- [What needs to be done]:
Arrange every line of text from the items below as a single numbered list, skipping blank lines. Leave the pictures out of your answer.

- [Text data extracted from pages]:
*** Begin section ***
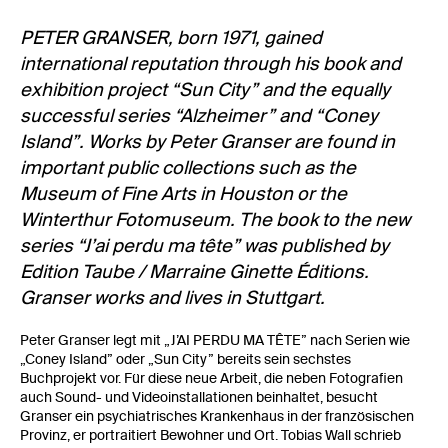
PETER GRANSER, born 1971, gained
international reputation through his book and
exhibition project “Sun City” and the equally
successful series “Alzheimer” and “Coney
Island”. Works by Peter Granser are found in
important public collections such as the
Museum of Fine Arts in Houston or the
Winterthur Fotomuseum. The book to the new
series “J’ai perdu ma tête” was published by
Edition Taube / Marraine Ginette Éditions.
Granser works and lives in Stuttgart.
Peter Granser legt mit „J’AI PERDU MA TÊTE” nach Serien wie
„Coney Island” oder „Sun City” bereits sein sechstes
Buchprojekt vor. Für diese neue Arbeit, die neben Fotografien
auch Sound- und Videoinstallationen beinhaltet, besucht
Granser ein psychiatrisches Krankenhaus in der französischen
Provinz, er portraitiert Bewohner und Ort. Tobias Wall schrieb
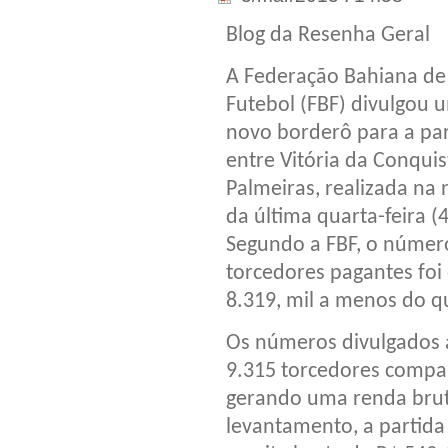
Blog da Resenha Geral
A Federação Bahiana de
Futebol (FBF) divulgou 
novo borderô para a par
entre Vitória da Conquis
Palmeiras, realizada na 
da última quarta-feira (4
Segundo a FBF, o númer
torcedores pagantes foi
8.319, mil a menos do qu
Os números divulgados 
9.315 torcedores compa
gerando uma renda brut
levantamento, a partida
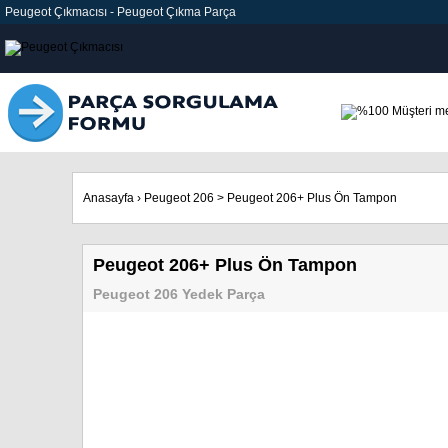
Peugeot Çıkmacısı
-
Peugeot Çıkma Parça
Anasayfa
›
Peugeot 206
>
Peugeot 206+ Plus Ön Tampon
Peugeot 206+ Plus Ön Tampon
Peugeot 206 Yedek Parça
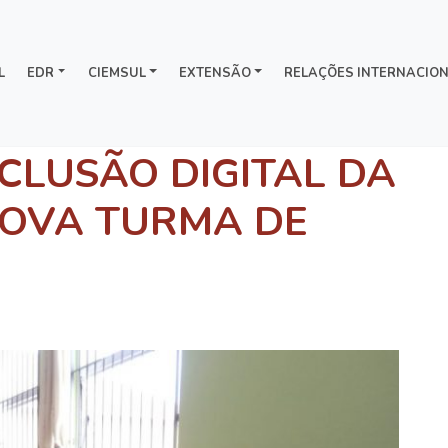
L
EDR
CIEMSUL
EXTENSÃO
RELAÇÕES INTERNACION
NCLUSÃO DIGITAL DA
NOVA TURMA DE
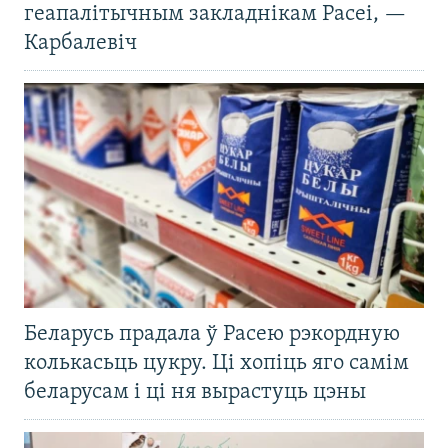
геапалітычным закладнікам Расеі, —
Карбалевіч
Беларусь прадала ў Расею рэкордную
колькасьць цукру. Ці хопіць яго самім
беларусам і ці ня вырастуць цэны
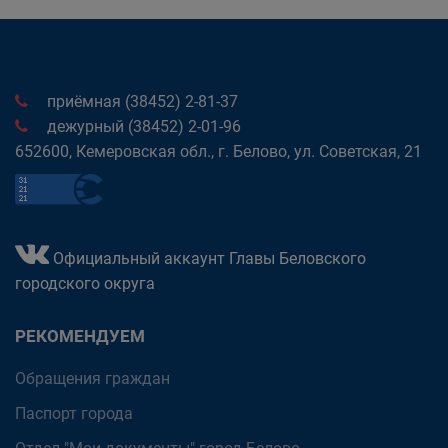
приёмная (38452) 2-81-37
дежурный (38452) 2-01-96
652600, Кемеровская обл., г. Белово, ул. Советская, 21
Официальный аккаунт Главы Беловского
городского округа
РЕКОМЕНДУЕМ
Обращения граждан
Паспорт города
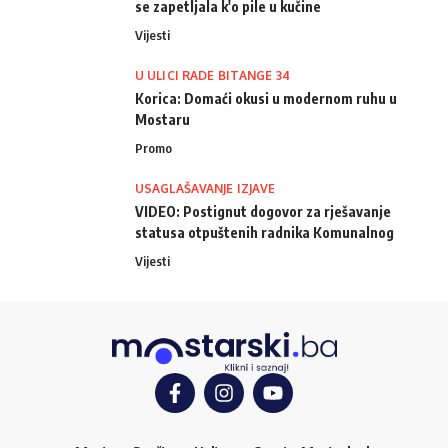
se zapetljala k'o pile u kučine
Vijesti
U ULICI RADE BITANGE 34
Korica: Domaći okusi u modernom ruhu u
Mostaru
Promo
USAGLAŠAVANJE IZJAVE
VIDEO: Postignut dogovor za rješavanje
statusa otpuštenih radnika Komunalnog
Vijesti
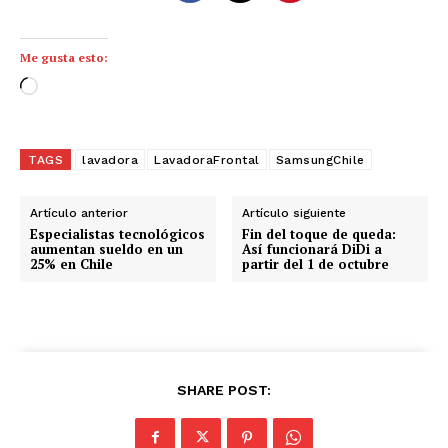
Me gusta esto:
C
a
r
g
TAGS
lavadora
LavadoraFrontal
SamsungChile
a
n
Artículo anterior
Artículo siguiente
d
Especialistas tecnológicos
Fin del toque de queda:
aumentan sueldo en un
Así funcionará DiDi a
o
25% en Chile
partir del 1 de octubre
.
.
.
SHARE POST:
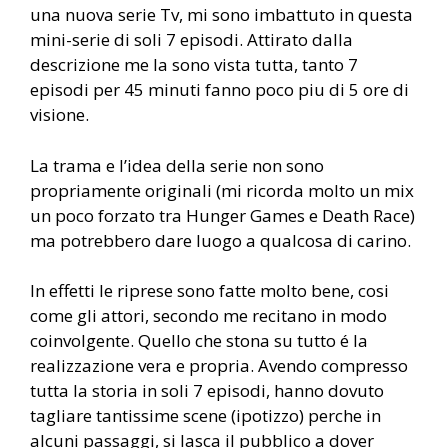
una nuova serie Tv, mi sono imbattuto in questa
mini-serie di soli 7 episodi. Attirato dalla
descrizione me la sono vista tutta, tanto 7
episodi per 45 minuti fanno poco piu di 5 ore di
visione.
La trama e l’idea della serie non sono
propriamente originali (mi ricorda molto un mix
un poco forzato tra Hunger Games e Death Race)
ma potrebbero dare luogo a qualcosa di carino.
In effetti le riprese sono fatte molto bene, cosi
come gli attori, secondo me recitano in modo
coinvolgente. Quello che stona su tutto é la
realizzazione vera e propria. Avendo compresso
tutta la storia in soli 7 episodi, hanno dovuto
tagliare tantissime scene (ipotizzo) perche in
alcuni passaggi, si lasca il pubblico a dover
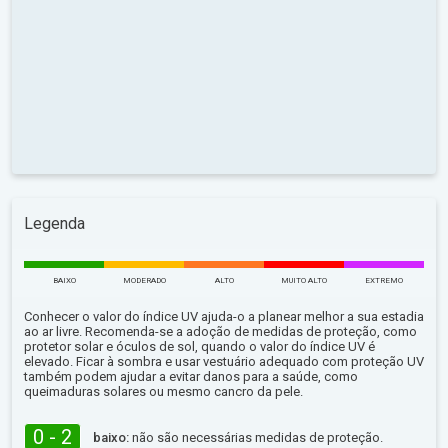
Legenda
BAIXO
MODERADO
ALTO
MUITO ALTO
EXTREMO
Conhecer o valor do índice UV ajuda-o a planear melhor a sua estadia
ao ar livre. Recomenda-se a adoção de medidas de proteção, como
protetor solar e óculos de sol, quando o valor do índice UV é
elevado. Ficar à sombra e usar vestuário adequado com proteção UV
também podem ajudar a evitar danos para a saúde, como
queimaduras solares ou mesmo cancro da pele.
0 - 2
baixo:
não são necessárias medidas de proteção.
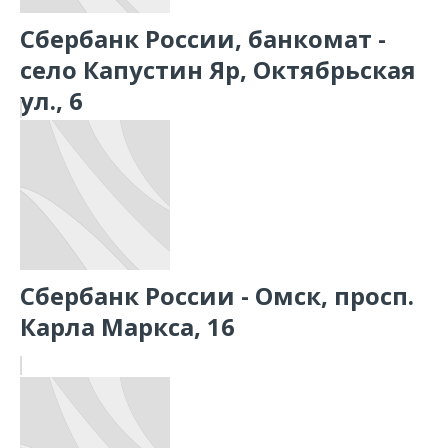
Сбербанк России, банкомат -
село Капустин Яр, Октябрьская
ул., 6
Сбербанк России - Омск, просп.
Карла Маркса, 16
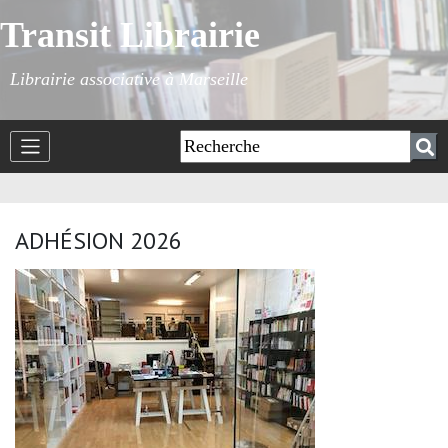
Transit Librairie
Librairie associative à Marseille
ADHÉSION 2026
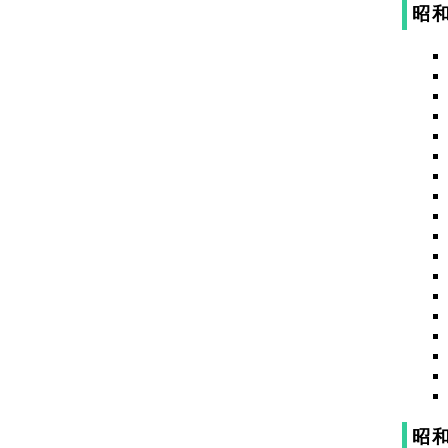
昭和
昭和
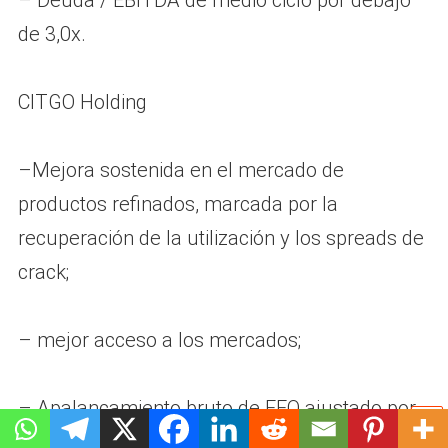
de 3,0x.
CITGO Holding
–Mejora sostenida en el mercado de
productos refinados, marcada por la
recuperación de la utilización y los spreads de
crack;
– mejor acceso a los mercados;
– Apalancamiento bruto de FFO ajustado por
arrendamiento de ciclo medio por debajo de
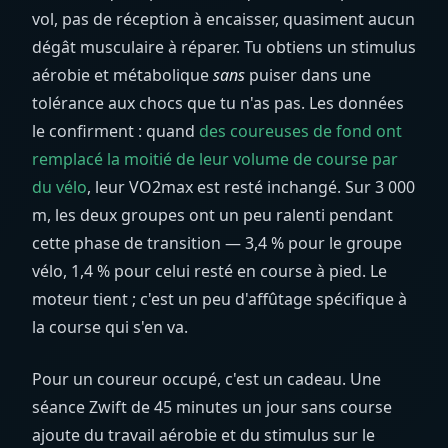
vol, pas de réception à encaisser, quasiment aucun
dégât musculaire à réparer. Tu obtiens un stimulus
aérobie et métabolique
sans
puiser dans une
tolérance aux chocs que tu n'as pas. Les données
le confirment : quand
des coureuses de fond ont
remplacé la moitié de leur volume de course par
du vélo
, leur VO2max est resté inchangé. Sur 3 000
m, les deux groupes ont un peu ralenti pendant
cette phase de transition — 3,4 % pour le groupe
vélo, 1,4 % pour celui resté en course à pied. Le
moteur tient ; c'est un peu d'affûtage spécifique à
la course qui s'en va.
Pour un coureur occupé, c'est un cadeau. Une
séance Zwift de 45 minutes un jour sans course
ajoute du travail aérobie et du stimulus sur le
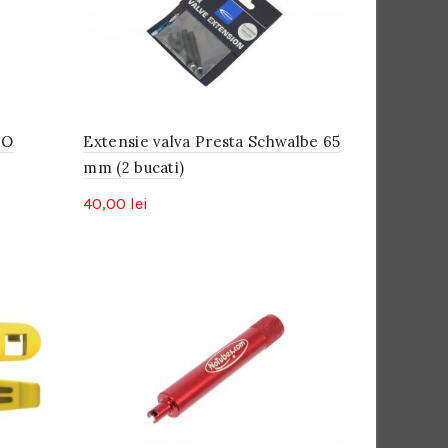
mare
FO
Extensie valva Presta Schwalbe 65
mm (2 bucati)
40,00
lei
*** End section ***
- [Response area]:
1. PETER GRANSER, born 1971, gained
2. international reputation through his book and
3. exhibition project “Sun City” and the equally
4. successful series “Alzheimer” and “Coney
5. Island”. Works by Peter Granser are found in
6. important public collections such as the
7. Museum of Fine Arts in Houston or the
8. Winterthur Fotomuseum. The book to the new
9. series “J’ai perdu ma tête” was published by
10. Edition Taube / Marraine Ginette Éditions.
11. Granser works and lives in Stuttgart.
12. Peter Granser legt mit „J’AI PERDU MA TÊTE” nach Serien wie
13. „Coney Island” oder „Sun City” bereits sein sechstes
14. Buchprojekt vor. Für diese neue Arbeit, die neben Fotografien
15. auch Sound- und Videoinstallationen beinhaltet, besucht
16. Granser ein psychiatrisches Krankenhaus in der französischen
17. Provinz, er portraitiert Bewohner und Ort. Tobias Wall schrieb
18. Blog da Resenha Geral
19. A Federação Bahiana de
20. Futebol (FBF) divulgou 
21. novo borderô para a par
22. entre Vitória da Conquis
23. Palmeiras, realizada na 
24. da última quarta-feira (4
25. Segundo a FBF, o númer
26. torcedores pagantes foi
27. 8.319, mil a menos do qu
28. Os números divulgados 
29. 9.315 torcedores compa
30. gerando uma renda brut
31. levantamento, a partida
32. Peugeot Çıkmacısı
33. -
34. Peugeot Çıkma Parça
35. Anasayfa
36. ›
37. Peugeot 206
38. >
39. Peugeot 206+ Plus Ön Tampon
40. Peugeot 206+ Plus Ön Tampon
41. Peugeot 206 Yedek Parça
42. L
43. EDR
44. CIEMSUL
45. EXTENSÃO
46. RELAÇÕES INTERNACION
47. NCLUSÃO DIGITAL DA
48. NOVA TURMA DE
49. геапалітычным закладнікам Расеі, —
50. Карбалевіч
51. Беларусь прадала ў Расею рэкордную
52. колькасьць цукру. Ці хопіць яго самім
53. беларусам і ці ня вырастуць цэны
54. приёмная (38452) 2-81-37
55. дежурный (38452) 2-01-96
56. 652600, Кемеровская обл., г. Белово, ул. Советская, 21
57. Официальный аккаунт Главы Беловского
58. городского округа
59. РЕКОМЕНДУЕМ
60. Обращения граждан
61. Паспорт города
62. se zapetljala k'o pile u kučine
63. Vijesti
64. U ULICI RADE BITANGE 34
65. Korica: Domaći okusi u modernom ruhu u
66. Mostaru
67. Promo
68. USAGLAŠAVANJE IZJAVE
69. VIDEO: Postignut dogovor za rješavanje
70. statusa otpuštenih radnika Komunalnog
71. Vijesti
72. Me gusta esto:
73. C
74. a
75. r
76. g
77. TAGS
78. lavadora
79. LavadoraFrontal
80. SamsungChile
81. a
82. n
83. Artículo anterior
84. Artículo siguiente
85. d
86. Especialistas tecnológicos
87. Fin del toque de queda:
88. aumentan sueldo en un
89. Así funcionará DiDi a
90. o
91. 25% en Chile
92. partir del 1 de octubre
93. .
94. .
95. .
96. SHARE POST:
97. una nuova serie Tv, mi sono imbattuto in questa
98. mini-serie di soli 7 episodi. Attirato dalla
99. descrizione me la sono vista tutta, tanto 7
100. episodi per 45 minuti fanno poco piu di 5 ore di
101. visione.
102. La trama e l’idea della serie non sono
103. propriamente originali (mi ricorda molto un mix
104. un poco forzato tra Hunger Games e Death Race)
105. ma potrebbero dare luogo a qualcosa di carino.
106. In effetti le riprese sono fatte molto bene, cosi
107. come gli attori, secondo me recitano in modo
108. coinvolgente. Quello che stona su tutto é la
109. realizzazione vera e propria. Avendo compresso
110. tutta la storia in soli 7 episodi, hanno dovuto
111. tagliare tantissime scene (ipotizzo) perche in
112. alcuni passaggi, si lasca il pubblico a dover
113. Legenda
114. BAIXO
115. MODERADO
116. ALTO
117. MUITO ALTO
118. EXTREMO
119. Conhecer o valor do índice UV ajuda-o a planear melhor a sua estadia
120. ao ar livre. Recomenda-se a adoção de medidas de proteção, como
121. protetor solar e óculos de sol, quando o valor do índice UV é
122. elevado. Ficar à sombra e usar vestuário adequado com proteção UV
123. também podem ajudar a evitar danos para a saúde, como
124. queimaduras solares ou mesmo cancro da pele.
125. 0 - 2
126. baixo:
127. não são necessárias medidas de proteção.
128. Сбербанк России, банкомат -
129. село Капустин Яр, Октябрьская
130. ул., 6
131. Сбербанк России - Омск, просп.
132. Карла Маркса, 16
133. Transit Librairie
134. Librairie associative à Marseille
135. ADHÉSION 2026
136. 昭和
137. 昭和
138. de 3,0x.
139. CITGO Holding
140. –Mejora sostenida en el mercado de
141. productos refinados, marcada por la
142. recuperación de la utilización y los spreads de
143. crack;
144. – mejor acceso a los mercados;
145. – Apalancamiento bruto de FFO ajustado por
146. arrendamiento de ciclo medio por debajo de
147. vol, pas de réception à encaisser, quasiment aucun
148. dégât musculaire à réparer. Tu obtiens un stimulus
149. aérobie et métabolique
150. sans
151. puiser dans une
152. tolérance aux chocs que tu n'as pas. Les données
153. le confirment : quand
154. des coureuses de fond ont
155. remplacé la moitié de leur volume de course par
156. du vélo
157. , leur VO2max est resté inchangé. Sur 3 000
158. m, les deux groupes ont un peu ralenti pendant
159. cette phase de transition — 3,4 % pour le groupe
160. vélo, 1,4 % pour celui resté en course à pied. Le
161. moteur tient ; c'est un peu d'affûtage spécifique à
162. la course qui s'en va.
163. Pour un coureur occupé, c'est un cadeau. Une
164. séance Zwift de 45 minutes un jour sans course
165. ajoute du travail aérobie et du stimulus sur le
166. mare
167. FO
168. Extensie valva Presta Schwalbe 65
169. mm (2 bucati)
170. 40,00
171. lei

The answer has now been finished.